Judge: Dr. Gillson, please explain to the Court why your last post appeared over a month ago. How do you expect to keep your following in the face of such an erratic schedule?
Me: I apologize Your Honor. There are just too many things going on these days. I can’t seem to focus.
Judge: Please clarify. You can’t seem to focus or you actually can’t focus?
Me: I actually can’t focus. What is Twitter going to look like with Musk at the helm? What will happen in the Ukraine? What about current and impending shortages in just about everything including common sense? And why won’t my dog, Sarge, make friends with his talk-buttons? Not only that, he recently nibbled the white tuft (aka “flag”) on his tail down to its nub for the second time. Anyway, I’m swamped.
Judge: Whatever. All that aside, I find you guilty of lacking clarity of speech and I hereby sentence you to get on with this post. And I’m sorry to hear about Sarge’s tuft. Why don’t you try some more niacinamide?
I dunno. Maybe we’re all just too smart for our own good. Maybe we’re overthinking things. Maybe brains are overrated. After all, there are lots of critters out there that get along just fine without brains: take the Trichoplax for example.
I’m pretty sure that Trichoplax is not the last name of a Roman General, e.g. Felix Octavius Trichoplax but you never know. The one thing I am certain of though, is that the Trichoplax is a three-layered, Flubber-like multicellular creature kind of like an amoeba except an amoeba only has one cell. Neither one of these organisms has muscles or a nervous system let alone a brain but they both exhibit complex behaviors including oozing around, repairing small appliances and running for public office. They also bear a strong resemblance to thin blobs of nasal mucus, since you asked.
Exhibit A is an amoeba, although I think it looks vaguely like a tiny cat with no neck and strange ears, executing a back layout.

Exhibit B is a Trichoplax although I think it looks more like the head of a tiny man with a large, dripping nose, a pugnacious Jay Leno-like chin and a misshapen cranium.

So weird.
Anyway, the top layer of the Trichoplax bears minute poisonous spheres. The middle layer consists of goo and contractile fibers. The cells on the bottom layer have cilia (whiskers). When they want to, all the cilia can beat together to move forward or backward (depending on your inertial reference frame). They can also vote to remain motionless enabling Trichoplax to feed, pose for pictures and repair small appliances.
★ ★ ★ ★ ★
● QUESTIONS ON THE MATERIAL
**a.** Could you reproduce the Trichoplax post word for word between "Judge: Whatever. All" and "Trichoplax for example.", inclusive?
**b.** How would you render this sentence from the Trichoplax post in Spanish: "The middle layer consists of goo and contractile fibers."
**c.** Can you carry on the Trichoplax post beyond its final sentence?

[Collected data]
★ ★ ★ ★ ★
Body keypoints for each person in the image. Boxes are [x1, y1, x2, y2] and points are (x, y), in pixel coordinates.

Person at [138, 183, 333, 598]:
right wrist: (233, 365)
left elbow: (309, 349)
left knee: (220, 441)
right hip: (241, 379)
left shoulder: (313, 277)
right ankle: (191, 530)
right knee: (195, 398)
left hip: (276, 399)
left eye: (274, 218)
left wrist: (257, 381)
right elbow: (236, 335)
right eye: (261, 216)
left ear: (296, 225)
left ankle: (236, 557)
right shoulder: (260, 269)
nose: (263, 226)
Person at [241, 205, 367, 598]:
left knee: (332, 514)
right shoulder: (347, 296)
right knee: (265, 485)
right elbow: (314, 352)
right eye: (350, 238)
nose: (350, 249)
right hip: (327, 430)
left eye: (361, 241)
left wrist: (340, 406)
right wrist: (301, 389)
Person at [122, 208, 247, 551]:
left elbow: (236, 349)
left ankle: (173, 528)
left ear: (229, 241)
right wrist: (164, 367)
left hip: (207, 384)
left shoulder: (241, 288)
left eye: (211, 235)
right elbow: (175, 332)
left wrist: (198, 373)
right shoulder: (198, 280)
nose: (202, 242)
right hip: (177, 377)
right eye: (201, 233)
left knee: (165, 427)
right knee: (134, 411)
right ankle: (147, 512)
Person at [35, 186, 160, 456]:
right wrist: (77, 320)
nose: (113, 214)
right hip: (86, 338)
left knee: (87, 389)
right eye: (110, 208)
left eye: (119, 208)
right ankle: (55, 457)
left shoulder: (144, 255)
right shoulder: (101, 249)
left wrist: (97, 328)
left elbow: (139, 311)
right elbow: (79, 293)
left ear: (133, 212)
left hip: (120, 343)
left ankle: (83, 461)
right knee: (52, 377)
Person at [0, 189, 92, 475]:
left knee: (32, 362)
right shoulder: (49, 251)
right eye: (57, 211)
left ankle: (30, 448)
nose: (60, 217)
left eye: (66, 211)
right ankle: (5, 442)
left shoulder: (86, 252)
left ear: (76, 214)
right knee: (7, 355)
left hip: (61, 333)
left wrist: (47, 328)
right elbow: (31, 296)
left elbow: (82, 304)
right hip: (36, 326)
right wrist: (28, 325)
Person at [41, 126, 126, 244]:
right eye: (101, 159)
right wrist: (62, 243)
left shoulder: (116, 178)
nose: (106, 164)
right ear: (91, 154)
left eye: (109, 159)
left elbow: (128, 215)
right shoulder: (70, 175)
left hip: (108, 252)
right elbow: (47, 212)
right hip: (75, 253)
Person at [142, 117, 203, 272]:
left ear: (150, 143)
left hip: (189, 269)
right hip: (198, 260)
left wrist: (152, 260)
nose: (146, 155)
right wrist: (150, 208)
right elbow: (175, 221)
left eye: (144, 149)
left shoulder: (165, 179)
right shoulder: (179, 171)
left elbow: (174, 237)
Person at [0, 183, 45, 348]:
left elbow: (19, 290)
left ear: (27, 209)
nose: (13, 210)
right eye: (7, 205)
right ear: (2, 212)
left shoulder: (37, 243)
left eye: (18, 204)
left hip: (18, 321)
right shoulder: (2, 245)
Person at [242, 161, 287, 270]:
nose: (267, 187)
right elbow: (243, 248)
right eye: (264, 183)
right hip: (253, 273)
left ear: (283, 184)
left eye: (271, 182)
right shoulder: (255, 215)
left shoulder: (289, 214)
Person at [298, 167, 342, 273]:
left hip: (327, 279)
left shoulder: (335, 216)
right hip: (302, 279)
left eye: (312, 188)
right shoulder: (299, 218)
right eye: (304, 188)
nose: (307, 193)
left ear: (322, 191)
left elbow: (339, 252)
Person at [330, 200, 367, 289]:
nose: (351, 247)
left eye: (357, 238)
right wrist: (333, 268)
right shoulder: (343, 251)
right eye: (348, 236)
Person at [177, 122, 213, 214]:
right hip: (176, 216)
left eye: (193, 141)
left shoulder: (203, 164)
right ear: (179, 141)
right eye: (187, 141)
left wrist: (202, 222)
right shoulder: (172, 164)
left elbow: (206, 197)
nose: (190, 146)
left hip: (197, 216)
★ ★ ★ ★ ★
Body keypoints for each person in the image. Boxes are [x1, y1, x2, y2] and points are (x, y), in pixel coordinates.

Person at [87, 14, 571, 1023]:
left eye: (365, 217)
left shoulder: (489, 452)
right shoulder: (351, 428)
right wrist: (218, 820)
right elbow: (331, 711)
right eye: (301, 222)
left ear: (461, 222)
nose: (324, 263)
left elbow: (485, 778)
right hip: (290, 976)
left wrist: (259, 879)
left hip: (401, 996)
★ ★ ★ ★ ★
● ANSWERS GIVEN
**a.**
Judge: Whatever. All that aside, I find you guilty of lacking clarity of speech and I hereby sentence you to get on with this post. And I’m sorry to hear about Sarge’s tuft. Why don’t you try some more niacinamide?
I dunno. Maybe we’re all just too smart for our own good. Maybe we’re overthinking things. Maybe brains are overrated. After all, there are lots of critters out there that get along just fine without brains: take the Trichoplax for example.

**b.** La capa intermedia está formada por una sustancia viscosa y fibras contráctiles.

**c.**
The cilia can also form two camps which beat in opposite directions, thereby tearing the animal in half. Researchers have likened the movements of these cilia to those of a flock of birds, a school of fish or the actions of people under the influence of social media platforms which are not, and I repeat not, Publishers or Deep State puppets. Just saying.
So many conspiracy theories: so little time.
Moving on up the ladder of evolution, we come to the octopus. These creatures are actually smart as hell. I wrote about octopi, their brainpower and their coconut-shell armor a few years ago. I just couldn’t resist throwing them in here for filler. Not only is the octopus a fiendishly clever creature, each of its appendages is capable of acting independently without guidance from its brain. Come to think of it, that describes many human teenagers: mine were no exception.
Otto, an octopus in the Sea Star aquarium located in Cobourg, Germany was trained to squirt water at visitors. That was all well and good until Otto got bored and embarked on a three-day spree of shorting out the electrical system at night by squirting water at a 2000-watt spotlight hanging over his tank. And you know what? I don’t blame Otto one bit. If I had a 2000-watt light hanging over my bed every night, I would squirt water at it too.
Disclaimer: I’m about to re-use the “courtroom conversation” literary device. No apologies. If something works for me, I stick with it.
I don’t remember typing the following dialogue. But maybe I was asleep and my fingers independently kept on typing of their own accord…
Judge: Otto the Octopus, you are charged with vandalism and willful destruction of public property, as well as driving without a license. How do you plead?
Otto: I plead not guilty, Your Honor. The third arm on my right side (counting in the mid-dorsal to ventral direction) went rogue. It’s the real culprit here.
Judge: Nice try Otto the Octopus. You squirt water out of your siphon, not your arm.
Otto: True, but that arm, completely independent of my brain, and with no accomplices, grasped my siphon and aimed it at the light. I was asleep the whole time.
Judge: Maybe so, but I’m putting that arm plus your siphon on three month’s probation and if I see you in here again I’ll confiscate your coconut shell armor and all of your tools including the chainsaw.
OK, moving right along here and leaping far away from the ladder of evolution, there’s this Dutch guy named Theo Jansen who has been beavering away for the past 25 years building ever-more-complicated, insanely creative, beach-walking, wind-powered contraptions out of electrical conduit. He calls them Strandbeests.
Strandbeest is probably Dutch for insanely creative, beach-walking, wind-powered contraption, in case you were wondering. Or maybe it means “beach creature”.

And speaking of siphons, one species of Strandbeest, the Animaris adulari, avoids drowning by continuously sniffing with its custom siphonification unit, to sample the terrain ahead of it. If water is detected, the Animaris sidles back a certain number of steps guided by its digital step counter. The step counter memory bank consists of arrays of soda bottles which can be pressurized or not, with a pressurized bottle representing a digital 1 and an unpressurized bottle representing a digital 0.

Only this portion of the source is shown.